W i t n e s s .

  There is still no conclusive neuro-biological or psychological explanation for the functioning of memory and recollection. Is our memory a well-ordered and inexhaustible archive, which, leaving no gaps, preserves the past in pinpoint-sharp, 'true', images? Or rather, is it an unstructured potpourri of more or less diffuse impressions, which only assume a representable form and meaning through a topical moment, and therefore not through the past to which they refer? In how far do our memories really correspond with reality as it once occurred?

In the era of technological reproducibility, there are, beside our own individual and collective memories, other storage, registration and representation media, such as, film, television and the Internet, which also 'report' on life and together constitute an entirely new, artificial, memory. In how far does this new memory influence our own memories? If you recall a certain moment from the past, for example, your sixth birthday, do you then actually remember this event from long ago, or rather the images from the Super-8 film made of it? Or is it thanks to this film that you remember it?

Have our brains perhaps partly adopted the language of film, including flashbacks, overlaps, fades and slow-motion, to form memory images? In Witness, Fiona Tan took the specific relationship between cinematic representation and manipulation of time, and our own perception and memory, as a starting point. Tan asked herself whether our "subjective perception of time has been changed by television and film, or whether these media are the embodiment of memory".

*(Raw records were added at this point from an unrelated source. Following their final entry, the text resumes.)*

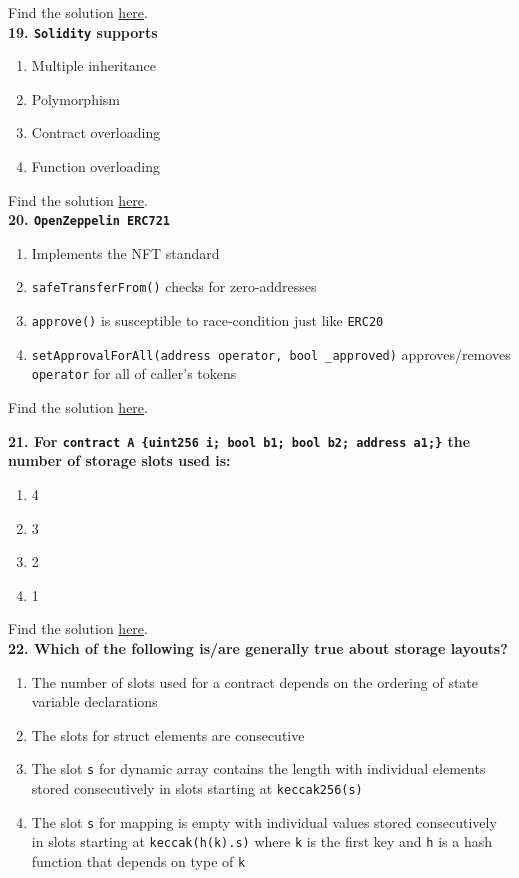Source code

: Find the solution \hyperref[sec:exam3_q18]{here}.\\

\textbf{19. \texttt{Solidity} supports}

\begin{enumerate}[label=\Alph*.]
    \item Multiple inheritance
    \item Polymorphism
    \item Contract overloading
    \item Function overloading
\end{enumerate}

Find the solution \hyperref[sec:exam3_q19]{here}.\\

\textbf{20. \texttt{OpenZeppelin ERC721}}

\begin{enumerate}[label=\Alph*.]
    \item Implements the NFT standard
    \item\verb|safeTransferFrom()| checks for zero-addresses
    \item\verb|approve()| is susceptible to race-condition just like \verb|ERC20|
    \item\verb|setApprovalForAll(address operator, bool _approved)| approves/removes \verb|operator| for all of caller's tokens
\end{enumerate}

Find the solution \hyperref[sec:exam3_q20]{here}.\\

\pagebreak

\textbf{21. For \texttt{contract A \{uint256 i; bool b1; bool b2; address a1;\}} the number of storage slots used is:}

\begin{enumerate}[label=\Alph*.]
    \item 4
    \item 3
    \item 2
    \item 1
\end{enumerate}

Find the solution \hyperref[sec:exam3_q21]{here}.\\

\textbf{22. Which of the following is/are generally true about storage layouts?}

\begin{enumerate}[label=\Alph*.]
    \item The number of slots used for a contract depends on the ordering of state variable declarations
    \item The slots for struct elements are consecutive
    \item  The slot \verb|s| for dynamic array contains the length with individual elements stored consecutively in slots starting at \verb|keccak256(s)|
    \item The slot \verb|s| for mapping is empty with individual values stored consecutively in slots starting at \verb|keccak(h(k).s)| where \verb|k| is the first key and \verb|h| is a hash function that depends on type of \verb|k|
\end{enumerate}

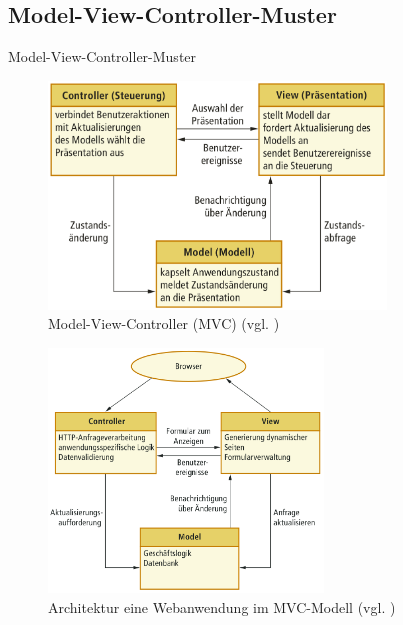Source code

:\documentclass{beamer}
\begin{document}
			\subsection{Model-View-Controller-Muster}
			\begin{frame}[allowframebreaks]{Model-View-Controller-Muster}
			   	\begin{figure}
					\includegraphics[width=0.8\textwidth]{mvc.png}
					\caption{Model-View-Controller (MVC) (vgl. \cite[ S.193]{sommer})}
				\end{figure}
				\begin{figure}
					\includegraphics[width=0.65\textwidth]{mvc_bsp.png}
					\caption{Architektur eine Webanwendung im MVC-Modell (vgl. \cite[ S.193]{sommer})}
				\end{figure}
			\end{frame}
\end{document}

The title of this installation refers to an investigation of witness testimonies on the 1992 air disaster in the Bijlmer district in Amsterdam: an aeroplane crashed on a block of flats, resulting in a large number of casualties. Many witnesses described the fatal incident as if it were a TV recording, which, however, does not exist in reality. The picture imagined turns out to be as 'true' as what the witnesses actually saw.

As a basis, Tan took an anonymous five-second film fragment of an accident recorded during a car race in 1924. To Tan, this coincidental and brief registration, with its high degree of 'immediacy', represents the essence of the medium of film and the super-fast technological developments of this century. She combined this historical fragment with her own video footage, in which she experimented with various forms of time montage and, in an associative manner, referred to the images from the old film fragment, of the driver being sent flying out of his racing car and falling back to the ground.

Facing a monitor which shows the original film footage, four hanging monitors show images, each of a different format, and each referring to units of time: frame, second, minute, hour and day. Each video shows a different camera position, a different cut and a different subjective perception of time, but together they form a whole and can be seen as the dissection of a moment. Time and movement also find expression in the interplay of installation and space: the monitors are hung on cables which move independently from each other as components in a clockwork mechanism. Witness shows an incident and the passing of time from a multitude of perspectives without an absolute or central point of calibration. Once it has been committed to your memory, its reconstruction can start again.